▸ TASK 1: In the passage on class intervals, which library does geopandas use under the hood to divide up the data?
▸ TASK 2: Please continue the passage on class intervals from the point where it stops.

▸ SOURCE PASSAGE:

Now we can specify how the the observed values of a variable and divided into class intervals are and then link those intervals to the bands of our colour palette.

To do this, we first specify how many intervals and the style of breaks we want and then find those class intervals, in this case 5 quantile breaks for the word ‘i’. Under the hood, geopandas uses the mapclassify library to divide up the data according to different strategies. We can directly invoke each strategy to see where it sets its cut-off points

In [37]:
mapclassify.Quantiles(county_word_freq_df.i, k=5)
Out[37]:
                    Quantiles                    
 
  Lower                Upper                Count
=================================================
             x[i] <=  41366.236               615
 41366.236 < x[i] <=  44469.782               615
 44469.782 < x[i] <=  46804.648               615
 46804.648 < x[i] <=  48904.748               615
 48904.748 < x[i] <= 192438.870               615

Second, we extract as many colours as we need from a colour palette. We’ll use the purple one that we already defined.

In [87]:
cmap = mpl.colors.LinearSegmentedColormap.from_list(
    'Custom cmap', ["#FFFFFF", "#D6D1E2", "#AEA3C4", "#8575A8", "#5D478B"], 5)

Data records:
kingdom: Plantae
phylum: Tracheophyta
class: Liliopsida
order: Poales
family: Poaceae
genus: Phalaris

▸ EXPECTED ANSWER 1: mapclassify

▸ EXPECTED ANSWER 2:
# This defines how we want separate our regions by color
bounds = list(mapclassify.Quantiles(county_word_freq_df.i, k=5).bins)

# This controls how the colors are scaled using the above bounds
norm = mpl.colors.BoundaryNorm(bounds, cmap.N, clip=True)

Now we can plot using our custom color bounds. Note that since we defined our own color boundaries, we don't have a color bar and legend. We'll fix this later in 4.5

In [88]:
fig, ax = plt.subplots(1, figsize=(11,8.5))
ax.axis('off')
county_word_freq_df.plot(cmap=cmap, scheme='quantiles', 
                         ax=ax, column='i', linewidth=0.3, edgecolor='0.8')
Out[88]:
<matplotlib.axes._subplots.AxesSubplot at 0x1a2d61a3c8>

4.4 Map Formatting

Let’s now look at various ways of tweaking the appearance of our maps, using the word ‘i’ as an example.

First, we set up the class interval and the colour palette. If we switch words we must redo this step, but for now we’ll just work with this map. Note that we’re still using the purple colour list collist defined earlier.

In [39]:
cmap = mpl.colors.LinearSegmentedColormap.from_list(
    'Custom cmap', ["#FFFFFF", "#D6D1E2", "#AEA3C4", "#8575A8", "#5D478B"], 5)

Next, we can change the width of the county borders by setting linewidth=0.3, which is especially useful because the counties are so small in the East. We'll also manually specify the color of the edges using edgecolor='black'

In [40]:
fig, ax = plt.subplots(1, figsize=(11,8.5))
ax.axis('off')
county_word_freq_df.plot(cmap=cmap, scheme='quantiles', 
                         ax=ax, column='i', linewidth=0.3, edgecolor='black')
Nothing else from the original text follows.